If tech companies lose their immunity for recommended posts, companies that rely on unverified user-generated content, such as Instagram and TikTok, could then need to rethink how they connect people with content.
“At a minimum, they’ll have to be much, much more careful about what they leave on their platform, or much more careful about what they let their recommendation engines serve people,” Calo said. (A colleague of Calo’s filed the relevant lawsuit, although Calo is not involved in the case.)
The two cases the Supreme Court has agreed to hear, and the third likely pending, present a test of the legal and political might of the tech industry, which has come under increased scrutiny in Washington from the from lawmakers and regulators, but has largely fought off major threats to its massive profits and influence.
In other words, the court can rein in Big Tech in a way Congress didn’t choose.
“What this could do is put more pressure on platforms to give users more transparency about how the recommendation system works and then control it,” said Brandie Nonnecke, who studies technology companies in as founding director of the CITRIS Policy Lab at the University. of California, Berkeley.
“These are largely uncontrolled media systems that deliver content to people in ways you and I don’t understand,” she said.
The Supreme Court’s ruling on targeted recommendations won’t necessarily affect online services that make recommendations but don’t allow user-generated content, like Netflix or Spotify.

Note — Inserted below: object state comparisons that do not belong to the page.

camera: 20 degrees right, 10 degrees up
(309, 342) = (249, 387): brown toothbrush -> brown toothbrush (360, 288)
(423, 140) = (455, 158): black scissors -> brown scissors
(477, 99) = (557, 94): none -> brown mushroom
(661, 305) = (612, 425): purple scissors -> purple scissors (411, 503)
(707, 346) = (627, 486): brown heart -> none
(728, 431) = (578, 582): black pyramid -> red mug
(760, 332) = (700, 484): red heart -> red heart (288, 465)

Immunity granted by lower courts under Section 230 has helped enable a whole generation of Internet businesses, from review sites such as Yelp and Glassdoor, to news websites that allow comments from users, to social media companies that allow people to post more or less freely. Companies can leave or delete individual messages largely without fear of lawsuits for defamation or invasion of privacy.

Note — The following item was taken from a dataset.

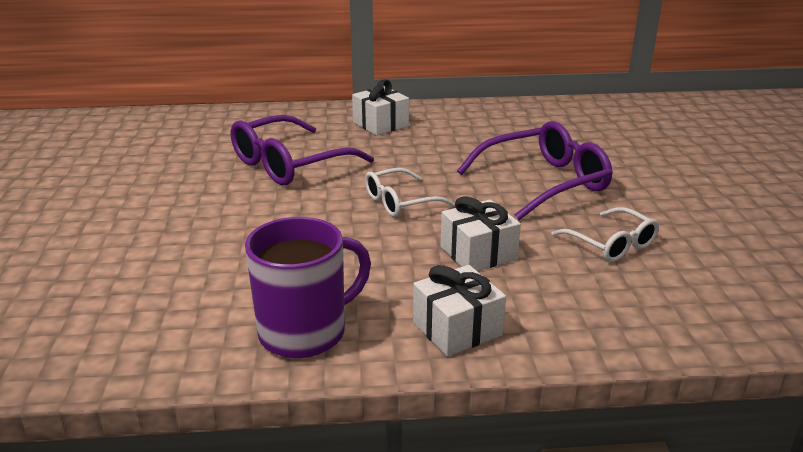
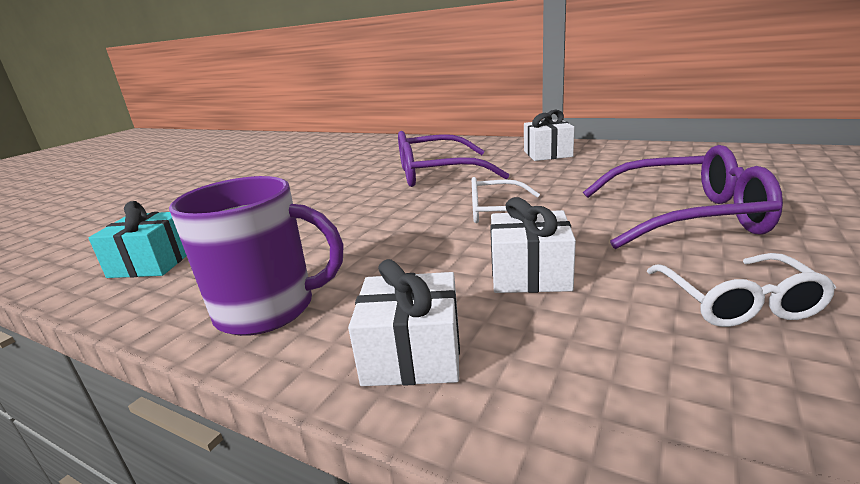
camera: 35 degrees right, 5 degrees down
(100, 327) = (152, 263): none -> turquoise gift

Jeff Kosseff, author of a book on Section 230, “The Twenty-Six Words That Created the Internet,” said the outcome of the Supreme Court case was impossible to predict, but small businesses with fewer resources had the most to lose.

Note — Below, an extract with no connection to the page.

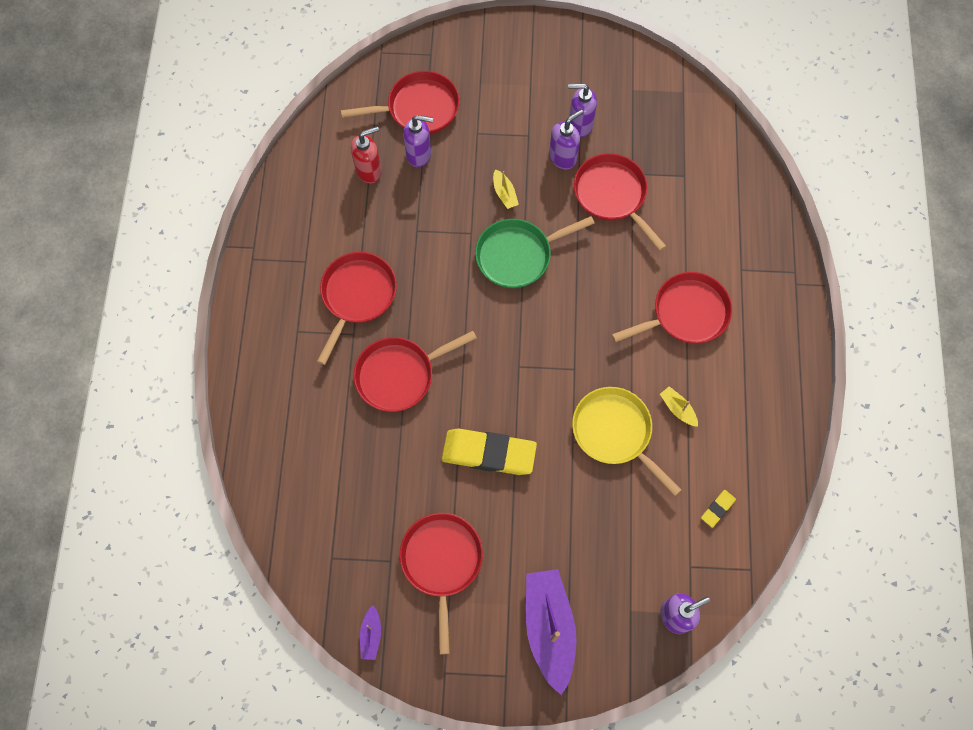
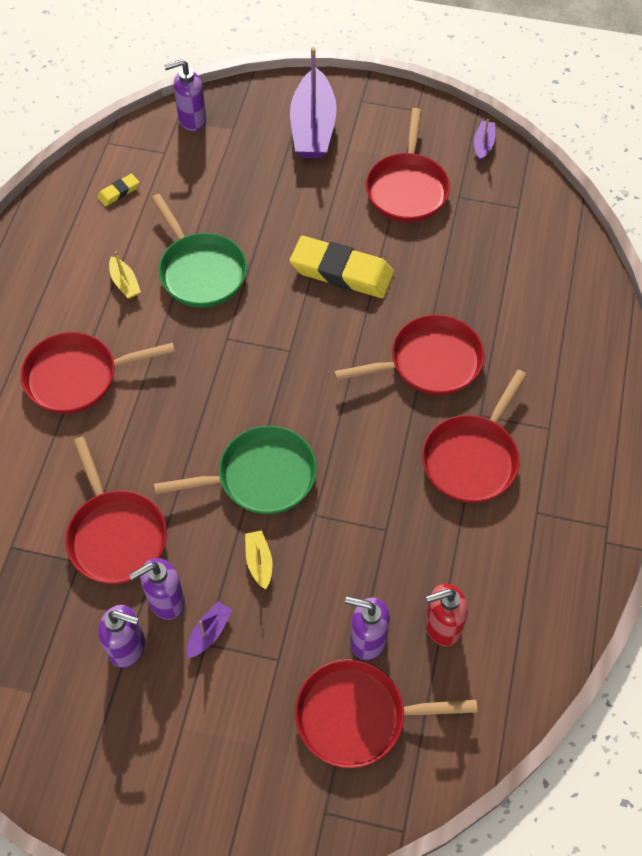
camera: 170 degrees left, 10 degrees down
(528, 142) = (209, 633): none -> purple boat
(615, 432) = (200, 271): yellow pan -> green pan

“If the scope of Section 230 were significantly reduced, I think you would see particularly small platforms wondering if they want to take the risk of allowing user content,” he said. .
“If you’re a hyper-local news site that allows comments on your stories, and you might not even have defamation insurance, you’re going to think twice about allowing comments. “, did he declare.
The idea of stripping immunity tech companies for “algorithmic amplification” has been bouncing around for years. Roger McNamee, a venture capitalist and former Facebook investor, proposed it in 2020. Two members of Congress signed the idea into legislation the same year.
When the court hears arguments in the case, it will do so against the backdrop of a vastly different Internet than it existed in 1996. Back then, the relatively few people who used the Internet often did so via dial-up modems , and there were few or no recommendation engines on websites.
Tech companies were also in their infancy. Today, American technology companies are among the most valuable companies on the planet.
“In today’s world, the internet is going to do just fine, and it no longer needs that protection,” said Mary Graw Leary, a law professor at Catholic University of America.
Leary said the Supreme Court should consider the broader context of the Communications Decency Act, which also included anti-obscenity provisions designed to protect children from pornography.
“As industries grow and become more and more powerful, and as we become more aware of the extent of harm industries can create, there is more need for regulation,” she said. declared.